_To do_.
Which device-independent color spaces does the color management text name?

_Page text_.
....................

Sorry, no. What ICC profiles and colour management in general do is help you maximise the performance of your image creation system (camera, monitor, printer/paper/ink combo).

 

It's not terribly expensive and while a bit hard to grasp at first, its not complicated once you understand what's going on.

 

The classic book in the field is Real World Color Management by Fraser, Murphy et all by Peachpit press and for a technical book its surprisingly readable. Its been rewritten by Jeff Schewe, get the 2nd edition.

 

Here's the situation (in theory, newer kit may have some adjustments). The camera's chip records colours using numbers between 1-256 for red, blue and green. Lets take red. The reddest red the chip can record is given the number 256. The problem is that 256 describes both the reddest red of a high quality chip and the cheapest of the cheap digital sensors. So 256 red in itself is meaningless in terms of what it describes. It just says, this red was as red as I can handle. So the number has to be put into a context.

 

The context is called a color space, specifically a device independent color space which is a theoretical construction including a range of colours and shades. It's device independent because its not connected to any specific device, be it printer or monitor. You know the names of some already, sRGB, Adobe RGB, and maybe you've heard of ProPhoto or others. sRGB is the smallest (fewest colours, mostly saturated colours), and ProPhoto the largest (the most saturated colours) with Adobe RGB being somewhere in the middle. Why not just use one color space model?

 

Think of a balloon. Not blown up. Put a bunch of dots on the balloon with a pen. Now blow up the balloon. What happens? The dots get pulled apart as the balloon expands. In terms of your camera data, if it isn't robust (cheap sensor) then as the data points coming from the camera are stretched to fill the colour space, beyond a certain point depending on the quality of the sensor, you start to get distortions. Gradiants become uneven, colours become exaggerated.

 

With Software like Lightroom this is handled in the background, in Photoshop you have to specify which device independent colour space you want.

 

With an M8, you can use ProPhoto as your independent colour space, the data is robust enough to handle this.

 

Ok, now lets think about your monitor. Like the camera sensor it doesn't know colours, it knows numbers. And your monitor can't reproduce all the colours that your camera can record though monitors are improving all the time. On a practical level this means that there may be very saturated colours in your file that you won't see. Profiling your monitor adjusts your monitor so that it shows accurately the numbers which are fed into it. You need to profile your monitor regularly (once a month for an amateur, once a day for a professional working on critical work) because the monitor's characteristics are constantly changing with use, age, temperature, etc.

 

Better laptops screens are not nearly as good as better desktop monitors. They have smaller colour gamuts and less smooth gradations of colour.

....................

_Provided data_.

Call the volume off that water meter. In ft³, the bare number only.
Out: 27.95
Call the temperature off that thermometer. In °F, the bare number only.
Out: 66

....................

_Answer to the problem_.
sRGB, Adobe RGB, and ProPhoto